New Delhi - The finance ministry will kick off budgetary exercise for 2019-20 from next week and hold the first meeting with ministries of steel, power, and housing and urban development to finalise revised expenditure for the current fiscal and projections for the next financial year.
In view of the upcoming General Elections, the government will come out with interim Budget also referred as Vote-on-Account, likely on February 1, 2019.
The Expenditure Secretary will hold discussions to finalise Revised Estimate (RE) 2018-19 and Budget Estimate (BE) 2019-20 in respect of the Grants/Appropriations, according to a notification of the Budget Division of the Finance Ministry.
A series of meetings with different ministries and department will commence from October 12 and continue till November 16. On the concluding day, Railways and Petroleum and Natural Gas Ministry will hold discussion.
It would also be the last budget of the BJP-led NDA government before the 2019 general elections.

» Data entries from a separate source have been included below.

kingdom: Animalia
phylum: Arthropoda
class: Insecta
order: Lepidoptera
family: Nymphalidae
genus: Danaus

Finance Minister Arun Jaitley will present his 6th consecutive Budget with 2019 being Vote-on-Account.
As per practice a Vote-on-Account or approval for essential government spending for a limited period is taken in an election year and a full-fledged budget presented by the new government. While P. Chidambaram had presented the previous UPA government's Vote-on-Account in February 2014, Jaitley had presented a full budget in July that year.
Narendra Modi-led government scrapped a colonial-era tradition of presenting the budget at the end of February. Jaitley had for the first time presented the annual accounts on February 1, 2017.
With the preponement of budget, ministries are now allocated their budgeted funds from the start of the financial year beginning April.
This gives government departments more leeway to spend as well as allow companies time to adapt to business and taxation plans.
Previously, when the budget was presented at the end of February, the three-stage Parliament approval process used to get completed some time in mid-May, weeks ahead of onset of monsoon rains. This meant government departments would start spending on projects only from August-end or September, after the monsoon season ended.